§ **AIM OF THE EXERCISE**: Please reproduce every one of the entries below line for line, keeping each character unchanged.

§ **DATA**:
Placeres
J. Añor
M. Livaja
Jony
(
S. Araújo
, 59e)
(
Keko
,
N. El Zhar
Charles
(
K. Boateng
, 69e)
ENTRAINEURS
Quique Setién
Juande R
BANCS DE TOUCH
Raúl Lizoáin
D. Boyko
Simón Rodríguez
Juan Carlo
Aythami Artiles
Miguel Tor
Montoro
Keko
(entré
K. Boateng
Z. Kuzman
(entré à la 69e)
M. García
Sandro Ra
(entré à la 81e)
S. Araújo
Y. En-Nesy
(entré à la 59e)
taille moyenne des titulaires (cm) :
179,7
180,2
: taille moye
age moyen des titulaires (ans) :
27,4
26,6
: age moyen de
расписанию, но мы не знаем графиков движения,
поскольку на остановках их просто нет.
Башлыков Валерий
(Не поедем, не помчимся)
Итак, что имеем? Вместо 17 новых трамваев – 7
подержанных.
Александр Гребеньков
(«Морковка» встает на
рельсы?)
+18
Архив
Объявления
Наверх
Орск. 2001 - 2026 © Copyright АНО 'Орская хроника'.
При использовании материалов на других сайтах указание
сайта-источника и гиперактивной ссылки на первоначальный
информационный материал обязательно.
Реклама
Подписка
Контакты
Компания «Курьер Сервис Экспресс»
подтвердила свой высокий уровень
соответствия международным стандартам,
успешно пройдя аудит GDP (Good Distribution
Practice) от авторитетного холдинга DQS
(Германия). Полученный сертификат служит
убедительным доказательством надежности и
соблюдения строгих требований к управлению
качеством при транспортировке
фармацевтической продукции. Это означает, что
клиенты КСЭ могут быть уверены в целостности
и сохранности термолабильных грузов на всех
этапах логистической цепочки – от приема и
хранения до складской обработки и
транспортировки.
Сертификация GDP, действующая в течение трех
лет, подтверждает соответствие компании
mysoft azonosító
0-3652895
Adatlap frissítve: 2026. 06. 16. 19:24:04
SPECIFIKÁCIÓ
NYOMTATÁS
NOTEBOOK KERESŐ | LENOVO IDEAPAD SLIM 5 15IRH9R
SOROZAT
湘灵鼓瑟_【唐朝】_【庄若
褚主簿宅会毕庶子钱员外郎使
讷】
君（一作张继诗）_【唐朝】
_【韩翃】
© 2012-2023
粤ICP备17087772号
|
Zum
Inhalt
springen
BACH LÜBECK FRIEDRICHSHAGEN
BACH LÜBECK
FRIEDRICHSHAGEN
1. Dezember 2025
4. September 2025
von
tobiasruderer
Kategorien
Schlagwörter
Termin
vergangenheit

§ **FINAL ANSWER**:
Placeres
J. Añor
M. Livaja
Jony
(
S. Araújo
, 59e)
(
Keko
,
N. El Zhar
Charles
(
K. Boateng
, 69e)
ENTRAINEURS
Quique Setién
Juande R
BANCS DE TOUCH
Raúl Lizoáin
D. Boyko
Simón Rodríguez
Juan Carlo
Aythami Artiles
Miguel Tor
Montoro
Keko
(entré
K. Boateng
Z. Kuzman
(entré à la 69e)
M. García
Sandro Ra
(entré à la 81e)
S. Araújo
Y. En-Nesy
(entré à la 59e)
taille moyenne des titulaires (cm) :
179,7
180,2
: taille moye
age moyen des titulaires (ans) :
27,4
26,6
: age moyen de
расписанию, но мы не знаем графиков движения,
поскольку на остановках их просто нет.
Башлыков Валерий
(Не поедем, не помчимся)
Итак, что имеем? Вместо 17 новых трамваев – 7
подержанных.
Александр Гребеньков
(«Морковка» встает на
рельсы?)
+18
Архив
Объявления
Наверх
Орск. 2001 - 2026 © Copyright АНО 'Орская хроника'.
При использовании материалов на других сайтах указание
сайта-источника и гиперактивной ссылки на первоначальный
информационный материал обязательно.
Реклама
Подписка
Контакты
Компания «Курьер Сервис Экспресс»
подтвердила свой высокий уровень
соответствия международным стандартам,
успешно пройдя аудит GDP (Good Distribution
Practice) от авторитетного холдинга DQS
(Германия). Полученный сертификат служит
убедительным доказательством надежности и
соблюдения строгих требований к управлению
качеством при транспортировке
фармацевтической продукции. Это означает, что
клиенты КСЭ могут быть уверены в целостности
и сохранности термолабильных грузов на всех
этапах логистической цепочки – от приема и
хранения до складской обработки и
транспортировки.
Сертификация GDP, действующая в течение трех
лет, подтверждает соответствие компании
mysoft azonosító
0-3652895
Adatlap frissítve: 2026. 06. 16. 19:24:04
SPECIFIKÁCIÓ
NYOMTATÁS
NOTEBOOK KERESŐ | LENOVO IDEAPAD SLIM 5 15IRH9R
SOROZAT
湘灵鼓瑟_【唐朝】_【庄若
褚主簿宅会毕庶子钱员外郎使
讷】
君（一作张继诗）_【唐朝】
_【韩翃】
© 2012-2023
粤ICP备17087772号
|
Zum
Inhalt
springen
BACH LÜBECK FRIEDRICHSHAGEN
BACH LÜBECK
FRIEDRICHSHAGEN
1. Dezember 2025
4. September 2025
von
tobiasruderer
Kategorien
Schlagwörter
Termin
vergangenheit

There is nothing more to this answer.